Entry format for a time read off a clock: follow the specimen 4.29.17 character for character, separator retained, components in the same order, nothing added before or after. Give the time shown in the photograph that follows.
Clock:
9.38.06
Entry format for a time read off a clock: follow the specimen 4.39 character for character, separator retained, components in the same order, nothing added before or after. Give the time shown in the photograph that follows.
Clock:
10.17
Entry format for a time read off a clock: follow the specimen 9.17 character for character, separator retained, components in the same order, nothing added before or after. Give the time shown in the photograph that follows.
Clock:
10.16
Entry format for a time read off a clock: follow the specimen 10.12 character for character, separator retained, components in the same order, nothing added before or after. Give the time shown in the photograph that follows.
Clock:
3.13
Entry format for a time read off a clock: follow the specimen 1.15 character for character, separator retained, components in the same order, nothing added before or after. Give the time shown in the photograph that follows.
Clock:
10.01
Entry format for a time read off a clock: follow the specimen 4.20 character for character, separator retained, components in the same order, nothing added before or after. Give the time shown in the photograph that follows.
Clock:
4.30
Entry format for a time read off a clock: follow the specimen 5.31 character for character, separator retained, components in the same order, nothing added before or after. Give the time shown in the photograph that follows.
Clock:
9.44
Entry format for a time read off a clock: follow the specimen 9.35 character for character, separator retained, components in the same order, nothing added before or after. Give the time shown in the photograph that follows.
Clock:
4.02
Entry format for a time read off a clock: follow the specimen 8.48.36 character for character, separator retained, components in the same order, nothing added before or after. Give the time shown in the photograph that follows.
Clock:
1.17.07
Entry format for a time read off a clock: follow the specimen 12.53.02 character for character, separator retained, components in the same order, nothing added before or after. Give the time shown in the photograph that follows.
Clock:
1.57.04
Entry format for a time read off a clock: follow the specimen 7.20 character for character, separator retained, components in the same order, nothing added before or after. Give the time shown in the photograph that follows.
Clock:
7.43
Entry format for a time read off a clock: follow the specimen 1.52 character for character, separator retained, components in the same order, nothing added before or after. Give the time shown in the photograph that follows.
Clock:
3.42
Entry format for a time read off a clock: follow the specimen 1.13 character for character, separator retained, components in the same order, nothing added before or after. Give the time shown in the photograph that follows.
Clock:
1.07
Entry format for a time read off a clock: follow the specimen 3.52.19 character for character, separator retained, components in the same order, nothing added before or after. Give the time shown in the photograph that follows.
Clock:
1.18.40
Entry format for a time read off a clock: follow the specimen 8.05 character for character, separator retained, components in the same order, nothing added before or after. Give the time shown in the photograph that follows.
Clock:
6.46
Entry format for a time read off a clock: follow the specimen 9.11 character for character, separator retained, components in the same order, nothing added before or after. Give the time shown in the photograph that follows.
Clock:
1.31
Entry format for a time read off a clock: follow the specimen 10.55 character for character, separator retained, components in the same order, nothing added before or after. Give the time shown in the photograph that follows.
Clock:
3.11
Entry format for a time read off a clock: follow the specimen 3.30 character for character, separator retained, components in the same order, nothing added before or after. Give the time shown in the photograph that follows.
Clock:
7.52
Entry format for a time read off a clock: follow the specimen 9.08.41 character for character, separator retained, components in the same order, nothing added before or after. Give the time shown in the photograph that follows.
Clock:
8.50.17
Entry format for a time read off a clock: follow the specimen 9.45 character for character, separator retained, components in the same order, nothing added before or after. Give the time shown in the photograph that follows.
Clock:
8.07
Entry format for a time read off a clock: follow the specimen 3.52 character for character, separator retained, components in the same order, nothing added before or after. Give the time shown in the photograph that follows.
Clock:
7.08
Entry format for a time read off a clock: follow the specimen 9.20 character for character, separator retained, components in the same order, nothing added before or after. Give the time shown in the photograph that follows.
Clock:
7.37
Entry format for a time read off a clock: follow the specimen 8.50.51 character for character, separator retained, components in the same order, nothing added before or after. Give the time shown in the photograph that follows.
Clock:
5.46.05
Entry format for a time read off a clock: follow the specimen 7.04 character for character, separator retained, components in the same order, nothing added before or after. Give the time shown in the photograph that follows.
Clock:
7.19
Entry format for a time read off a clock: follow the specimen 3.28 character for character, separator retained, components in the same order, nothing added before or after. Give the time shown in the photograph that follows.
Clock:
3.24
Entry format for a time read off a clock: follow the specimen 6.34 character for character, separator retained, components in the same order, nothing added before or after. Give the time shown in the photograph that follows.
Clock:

**THE EXERCISE**
Edit all of the lines above by replacing each occurrence of "specimen" with "sample", and leave everything else unchanged.

**FULL SOLUTION**
Entry format for a time read off a clock: follow the sample 4.29.17 character for character, separator retained, components in the same order, nothing added before or after. Give the time shown in the photograph that follows.
Clock:
9.38.06
Entry format for a time read off a clock: follow the sample 4.39 character for character, separator retained, components in the same order, nothing added before or after. Give the time shown in the photograph that follows.
Clock:
10.17
Entry format for a time read off a clock: follow the sample 9.17 character for character, separator retained, components in the same order, nothing added before or after. Give the time shown in the photograph that follows.
Clock:
10.16
Entry format for a time read off a clock: follow the sample 10.12 character for character, separator retained, components in the same order, nothing added before or after. Give the time shown in the photograph that follows.
Clock:
3.13
Entry format for a time read off a clock: follow the sample 1.15 character for character, separator retained, components in the same order, nothing added before or after. Give the time shown in the photograph that follows.
Clock:
10.01
Entry format for a time read off a clock: follow the sample 4.20 character for character, separator retained, components in the same order, nothing added before or after. Give the time shown in the photograph that follows.
Clock:
4.30
Entry format for a time read off a clock: follow the sample 5.31 character for character, separator retained, components in the same order, nothing added before or after. Give the time shown in the photograph that follows.
Clock:
9.44
Entry format for a time read off a clock: follow the sample 9.35 character for character, separator retained, components in the same order, nothing added before or after. Give the time shown in the photograph that follows.
Clock:
4.02
Entry format for a time read off a clock: follow the sample 8.48.36 character for character, separator retained, components in the same order, nothing added before or after. Give the time shown in the photograph that follows.
Clock:
1.17.07
Entry format for a time read off a clock: follow the sample 12.53.02 character for character, separator retained, components in the same order, nothing added before or after. Give the time shown in the photograph that follows.
Clock:
1.57.04
Entry format for a time read off a clock: follow the sample 7.20 character for character, separator retained, components in the same order, nothing added before or after. Give the time shown in the photograph that follows.
Clock:
7.43
Entry format for a time read off a clock: follow the sample 1.52 character for character, separator retained, components in the same order, nothing added before or after. Give the time shown in the photograph that follows.
Clock:
3.42
Entry format for a time read off a clock: follow the sample 1.13 character for character, separator retained, components in the same order, nothing added before or after. Give the time shown in the photograph that follows.
Clock:
1.07
Entry format for a time read off a clock: follow the sample 3.52.19 character for character, separator retained, components in the same order, nothing added before or after. Give the time shown in the photograph that follows.
Clock:
1.18.40
Entry format for a time read off a clock: follow the sample 8.05 character for character, separator retained, components in the same order, nothing added before or after. Give the time shown in the photograph that follows.
Clock:
6.46
Entry format for a time read off a clock: follow the sample 9.11 character for character, separator retained, components in the same order, nothing added before or after. Give the time shown in the photograph that follows.
Clock:
1.31
Entry format for a time read off a clock: follow the sample 10.55 character for character, separator retained, components in the same order, nothing added before or after. Give the time shown in the photograph that follows.
Clock:
3.11
Entry format for a time read off a clock: follow the sample 3.30 character for character, separator retained, components in the same order, nothing added before or after. Give the time shown in the photograph that follows.
Clock:
7.52
Entry format for a time read off a clock: follow the sample 9.08.41 character for character, separator retained, components in the same order, nothing added before or after. Give the time shown in the photograph that follows.
Clock:
8.50.17
Entry format for a time read off a clock: follow the sample 9.45 character for character, separator retained, components in the same order, nothing added before or after. Give the time shown in the photograph that follows.
Clock:
8.07
Entry format for a time read off a clock: follow the sample 3.52 character for character, separator retained, components in the same order, nothing added before or after. Give the time shown in the photograph that follows.
Clock:
7.08
Entry format for a time read off a clock: follow the sample 9.20 character for character, separator retained, components in the same order, nothing added before or after. Give the time shown in the photograph that follows.
Clock:
7.37
Entry format for a time read off a clock: follow the sample 8.50.51 character for character, separator retained, components in the same order, nothing added before or after. Give the time shown in the photograph that follows.
Clock:
5.46.05
Entry format for a time read off a clock: follow the sample 7.04 character for character, separator retained, components in the same order, nothing added before or after. Give the time shown in the photograph that follows.
Clock:
7.19
Entry format for a time read off a clock: follow the sample 3.28 character for character, separator retained, components in the same order, nothing added before or after. Give the time shown in the photograph that follows.
Clock:
3.24
Entry format for a time read off a clock: follow the sample 6.34 character for character, separator retained, components in the same order, nothing added before or after. Give the time shown in the photograph that follows.
Clock:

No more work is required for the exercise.